Partager un bout de soi

Forrest Gump est un film culte de Robert Zemeckis racontant la vie extraordinaire d’un homme simple d’esprit mais au grand cœur, traversant les grands événements de l’histoire américaine avec innocence, humour et humanité. C’est une ode à la persévérance, à la bonté et au hasard de la vie. Mais pour moi c’est autre chose.

Préparer une exposition, c’est un peu comme un film.
Je propose est une fenêtre ouverte sur mon monde intérieur.
Je ne parle pas d’une autre dimension, mais plutôt de ce qui se passe dans ma tête avant de le faire.
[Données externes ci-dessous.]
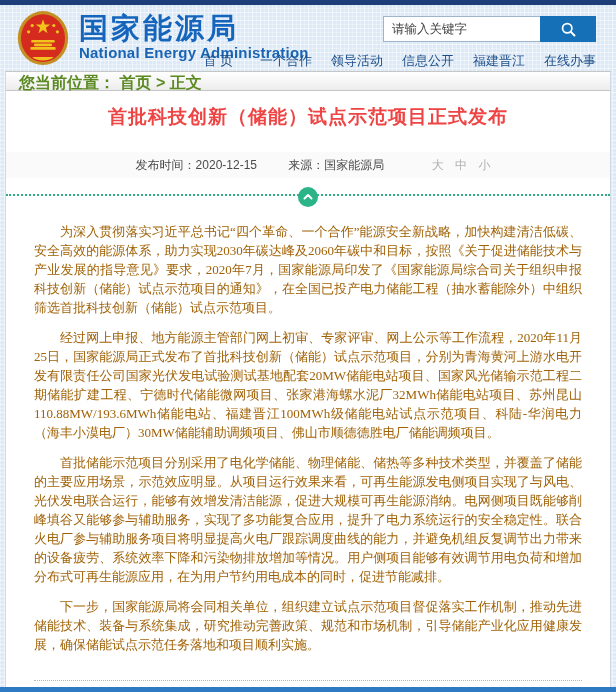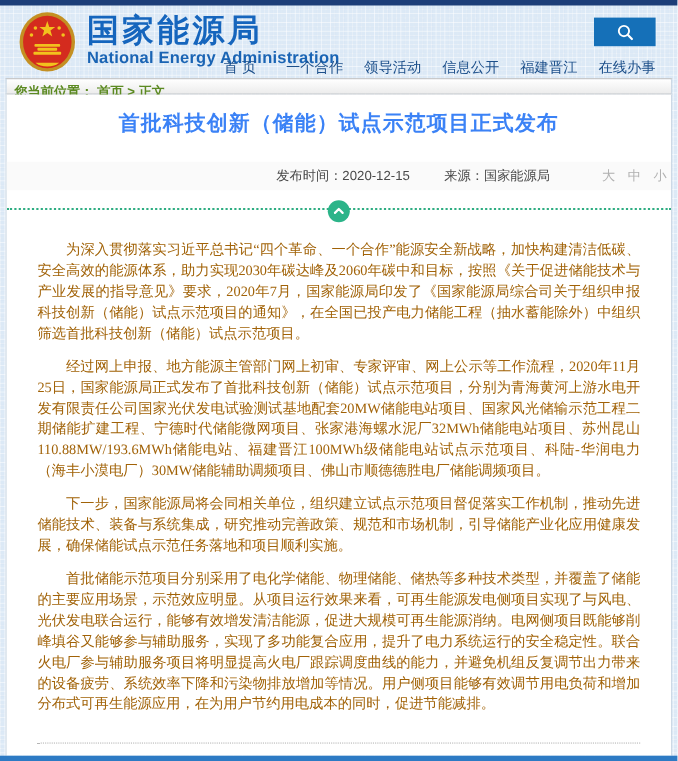--- a/index.html
+++ b/index.html
@@ -40,39 +40,39 @@
   }
   .nav { position:absolute; right:20px; top:47px; display:flex; align-items:center; }
   .nav a {
     font-size:13px; font-weight:normal; color:#1c4f8a; text-decoration:none;
     margin-left:19px; white-space:nowrap; cursor:pointer;
   }
   .nav a.first { margin-right:8px; }
 
   
   .breadcrumb {
-    flex:0 0 auto; height:15px; margin:0 5px; line-height:22px;
+    flex:0 0 auto; height:20px; margin:0 5px; line-height:22px;
     background:linear-gradient(#ffffff,#ececec);
     border:1px solid #c6c6c6; border-left:1px solid #cdd9e5; border-right:1px solid #cdd9e5;
-    padding-left:7px; font-size:12px; color:#5c8a22; font-weight:bold;
+    padding-left:13px; font-size:16px; color:#5c8a22; font-weight:bold;
   }
   .breadcrumb a { color:#5c8a22; text-decoration:none; cursor:pointer; }
 
   
   .content {
     flex:1 1 auto; margin:0 5px; background:#fff;
     border-left:1px solid #cdd9e5; border-right:1px solid #cdd9e5;
     overflow:hidden;
   }
   .article-title {
-    text-align:center; padding-top:13px; font-size:19px; font-weight:bold; color:#3b82f6;
+    text-align:center; padding-top:13px; font-size:19px; font-weight:bold; color:#ef4444;
     font-family:"Liberation Serif","DejaVu Serif",serif; letter-spacing:1px;
   }
   .meta-row {
-    margin-top:22px; height:26px; line-height:26px; text-align:right;
+    margin-top:22px; height:26px; line-height:26px; text-align:center;
     background:#fafafa; font-size:12px; color:#4a4a4a;
   }
   .meta-row .chunk { margin:0 14px; }
   .font-size-tools { color:#b0b0b0; margin-left:26px; }
   .font-size-tools span { margin:0 4px; cursor:pointer; }
 
   .share-divider { position:relative; margin-top:8px; border-bottom:2px dotted #2fad82; height:10px; }
   .share-btn {
     position:absolute; left:50%; top:1px; transform:translateX(-50%);
     width:20px; height:20px; border-radius:50%; background:#2cb489; border:none;
@@ -114,20 +114,21 @@
           <path d="M18 52 a14 8 0 0 0 24 0 z"></path>
         </g>
       </svg>
       <div class="logo-text">
         <div class="logo-cn">国家能源局</div>
         <div class="logo-en">National Energy Administration</div>
       </div>
     </div>
 
     <div class="search-area">
+      <input class="search-input" type="text" placeholder="请输入关键字" style="">
       <button class="search-button">
         <span style="display:flex;">
           <svg width="17" height="17" viewBox="0 0 20 20">
             <circle cx="8.5" cy="8.5" r="5.5" fill="none" stroke="#ffffff" stroke-width="2"></circle>
             <line x1="12.8" y1="12.8" x2="17" y2="17" stroke="#ffffff" stroke-width="2.4" stroke-linecap="round"></line>
           </svg>
         </span>
       </button>
     </div>
 
@@ -168,21 +169,21 @@
           <svg width="12" height="12" viewBox="0 0 12 12">
             <polyline points="2.5,7.5 6,4 9.5,7.5" fill="none" stroke="#ffffff" stroke-width="2" stroke-linecap="round" stroke-linejoin="round"></polyline>
           </svg>
         </span>
       </button>
     </div>
 
     <div class="article-body">
       <p>为深入贯彻落实习近平总书记“四个革命、一个合作”能源安全新战略，加快构建清洁低碳、安全高效的能源体系，助力实现2030年碳达峰及2060年碳中和目标，按照《关于促进储能技术与产业发展的指导意见》要求，2020年7月，国家能源局印发了《国家能源局综合司关于组织申报科技创新（储能）试点示范项目的通知》，在全国已投产电力储能工程（抽水蓄能除外）中组织筛选首批科技创新（储能）试点示范项目。</p>
       <p>经过网上申报、地方能源主管部门网上初审、专家评审、网上公示等工作流程，2020年11月25日，国家能源局正式发布了首批科技创新（储能）试点示范项目，分别为青海黄河上游水电开发有限责任公司国家光伏发电试验测试基地配套20MW储能电站项目、国家风光储输示范工程二期储能扩建工程、宁德时代储能微网项目、张家港海螺水泥厂32MWh储能电站项目、苏州昆山110.88MW/193.6MWh储能电站、福建晋江100MWh级储能电站试点示范项目、科陆-华润电力（海丰小漠电厂）30MW储能辅助调频项目、佛山市顺德德胜电厂储能调频项目。</p>
+      <p>首批储能示范项目分别采用了电化学储能、物理储能、储热等多种技术类型，并覆盖了储能的主要应用场景，示范效应明显。从项目运行效果来看，可再生能源发电侧项目实现了与风电、光伏发电联合运行，能够有效增发清洁能源，促进大规模可再生能源消纳。电网侧项目既能够削峰填谷又能够参与辅助服务，实现了多功能复合应用，提升了电力系统运行的安全稳定性。联合火电厂参与辅助服务项目将明显提高火电厂跟踪调度曲线的能力，并避免机组反复调节出力带来的设备疲劳、系统效率下降和污染物排放增加等情况。用户侧项目能够有效调节用电负荷和增加分布式可再生能源应用，在为用户节约用电成本的同时，促进节能减排。</p>
       <p>下一步，国家能源局将会同相关单位，组织建立试点示范项目督促落实工作机制，推动先进储能技术、装备与系统集成，研究推动完善政策、规范和市场机制，引导储能产业化应用健康发展，确保储能试点示范任务落地和项目顺利实施。</p>
-      <p>首批储能示范项目分别采用了电化学储能、物理储能、储热等多种技术类型，并覆盖了储能的主要应用场景，示范效应明显。从项目运行效果来看，可再生能源发电侧项目实现了与风电、光伏发电联合运行，能够有效增发清洁能源，促进大规模可再生能源消纳。电网侧项目既能够削峰填谷又能够参与辅助服务，实现了多功能复合应用，提升了电力系统运行的安全稳定性。联合火电厂参与辅助服务项目将明显提高火电厂跟踪调度曲线的能力，并避免机组反复调节出力带来的设备疲劳、系统效率下降和污染物排放增加等情况。用户侧项目能够有效调节用电负荷和增加分布式可再生能源应用，在为用户节约用电成本的同时，促进节能减排。</p>
     </div>
 
     <div class="end-divider"></div>
   </div>
 
   <div class="footer-bar"></div>
 </div>
 
 </body></html>

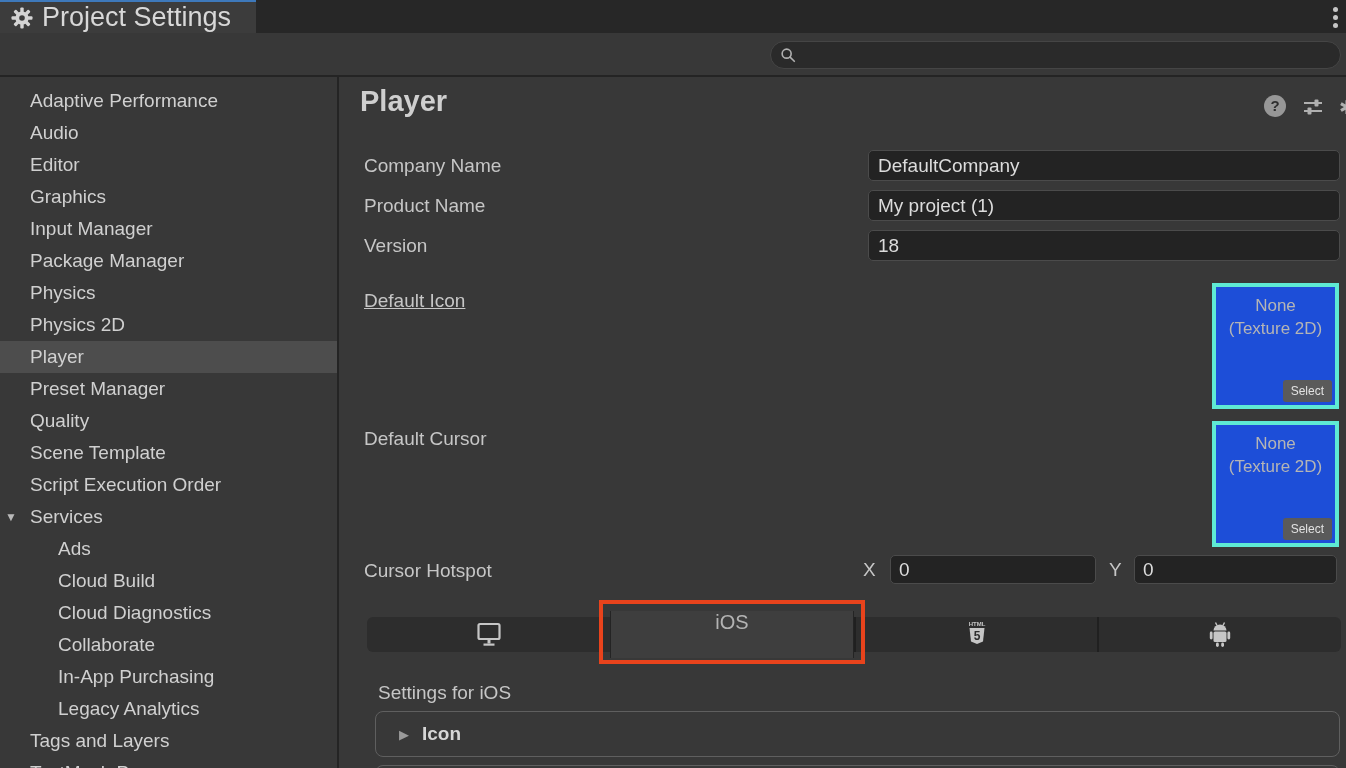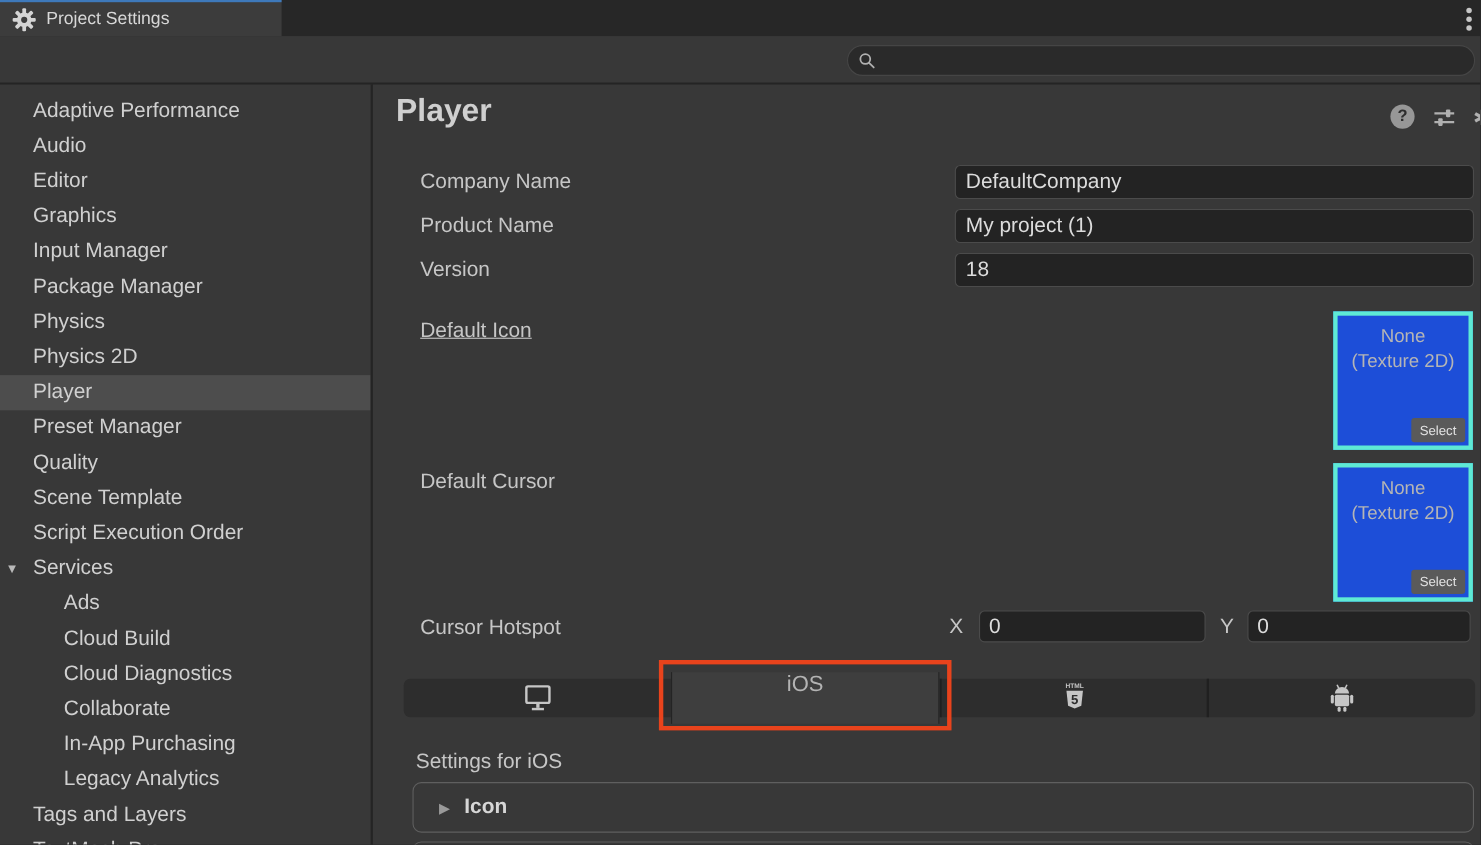--- a/index.html
+++ b/index.html
@@ -4,21 +4,21 @@
 <style>
   * { margin:0; padding:0; box-sizing:border-box; }
   html,body { width:1346px; height:768px; background:#222; }
   body { font-family:"Liberation Sans", sans-serif; }
   .root { position:relative; width:1346px; height:768px; background:#383838; overflow:hidden; }
 
   
   .titlebar { position:absolute; left:0; top:0; width:1346px; height:33px; background:#272727; }
   .title-tab { position:absolute; left:0; top:0; width:256px; height:33px; background:#3c3c3c;
                border-top:2px solid #3e79bb; display:flex; align-items:center; padding-left:10px; }
-  .tab-title { color:#d8d8d8; font-size:16px; margin-left:8px; white-space:nowrap; }
+  .tab-title { color:#d8d8d8; font-size:27px; margin-left:8px; white-space:nowrap; }
   .kebab { position:absolute; right:4px; top:5px; width:14px; height:24px; display:flex; flex-direction:column;
            align-items:center; justify-content:center; gap:3px; cursor:pointer; }
   .kebab i { width:5px; height:5px; border-radius:50%; background:#c6c6c6; }
 
   
   .toolbar { position:absolute; left:0; top:33px; width:1346px; height:42px; background:#383838; }
   .searchbox { position:absolute; left:770px; top:8px; width:571px; height:28px; background:#2a2a2a;
                border:1px solid #454545; border-radius:14px; display:flex; align-items:center; padding:0 8px; }
   .search-input { flex:1; background:transparent; border:none; outline:none; color:#d8d8d8; font-size:17px;
                   font-family:"Liberation Sans", sans-serif; margin-left:5px; }
@@ -34,21 +34,21 @@
   .tri { position:absolute; left:5px; top:0; font-size:12px; color:#b9b9b9; }
   .vsep { position:absolute; left:337px; top:77px; width:2px; height:691px; background:#242424; }
 
   
   .main { position:absolute; left:339px; top:77px; width:1007px; height:691px; background:#383838; }
   .heading { position:absolute; left:21px; top:8px; font-size:29px; font-weight:700; color:#cfcfcf; }
   .help { position:absolute; left:925px; top:18px; width:22px; height:22px; border-radius:50%;
           background:#979797; color:#2e2e2e; font-weight:700; font-size:15px; text-align:center;
           line-height:22px; cursor:pointer; }
   .icon-btn { position:absolute; cursor:pointer; }
-  .row-label { position:absolute; left:43px; height:31px; line-height:31px; font-size:19px; color:#c6c6c6; }
+  .row-label { position:absolute; left:25px; height:31px; line-height:31px; font-size:19px; color:#c6c6c6; }
   .text-field { position:absolute; left:529px; width:472px; height:31px; background:#232323;
                 border:1px solid #4b4b4b; border-radius:5px; color:#dcdcdc; font-size:19px;
                 padding:0 9px; font-family:"Liberation Sans", sans-serif; outline:none; }
   .tex-slot { position:absolute; left:873px; width:127px; height:126px; background:#1d4ed8;
               border:4px solid #5eead4; text-align:center; }
   .slot-line { font-size:17px; color:#b5b5b5; line-height:23px; }
   .slot-line.first { padding-top:7px; }
   .select-btn { position:absolute; right:3px; bottom:3px; height:22px; line-height:22px; padding:0 8px;
                 background:#5a5a5a; border-radius:3px; color:#e2e2e2; font-size:12px; cursor:pointer; }
   .axis-label { position:absolute; height:29px; line-height:29px; font-size:19px; color:#c6c6c6; }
C’est compliqué pour moi de vous expliquer avec des mots, mais je vais essayer quand même.
Une fois qu’on a l’histoire, les grandes lignes du scénario, on réfléchit au casting, à la production et à la distribution.

On a une direction et on essaye de s’y tenir.
Ce n’est pas aussi simple, bien entendu…
Pour une expo, c’est pareil.

Quand on a le partenaire, le lieu, plus ou moins une ligne directrice, on s’y tient et tout coule de source.
Un film que tout le monde connaît…
Allez, au hasard (ou presque) : Forrest Gump !

Forrest attend son bus et raconte son histoire à qui veut bien l’écouter.
On se projette dans une série de flashbacks qui racontent sa vie trépidante.
Au cinéma, on tourne des instants de vie où il se passe quelque chose.

Il faut justifier la présence d’une caméra.
Quand Gump se met à courir, on le voit se lancer.
Si je le montre dix minutes après, sans contexte, aucun intérêt.

Qu’est-ce que je montre dans cette exposition ?
On veut proposer des œuvres récentes, ou qui, mises d’une certaine façon, ont un sens.
Je fais une sélection avec le meilleur de moi-même.

Disons que je prends le plus pertinent.
Néanmoins, j’ai tendance à répéter à mes étudiants que, même avec un mauvaise histoire, la façon de filmer apporte un soutien à votre propos.

Autrement dit, il faut choisir l’angle de vue pertinent et bien le montrer.
Comment vais-je exposer mes œuvres ?
Je vérifie l’éclairage,
la position du soleil dans la journée,
les contre-jours sur les cadres,
le parcours et la typologie des visiteurs,
la place disponible sur les murs…

Tout cela pour dire quoi ?

Faire un film, comme une exposition, c’est compliqué et nécessite beaucoup de savoir-faire et de préparation.
On partage un bout de soi et on souhaite que cela se passe le mieux possible.
Ce n’est pas juste montrer des œuvres, c’est les accompagner pour partager dans les meilleures conditions.

Mon objectif est le même que pour un film.
Je voudrais que les gens qui sortent de la salle se disent :
« Ah, c’était chouette, j’ai passé un bon moment.
J’inviterais bien un ami à venir le voir ! »

Pourquoi avoir choisi Forrest Gump comme exemple ?
Parce que je trouve ce film intemporel et aussi parce qu’il a changé à jamais mes séances de sport.On finit toujours par me dire : « Cours, Forrest ! »
Et moi, ça me fait marrer.
Je réponds souvent : merci, mais moi c’est Marco, pas Guuuump.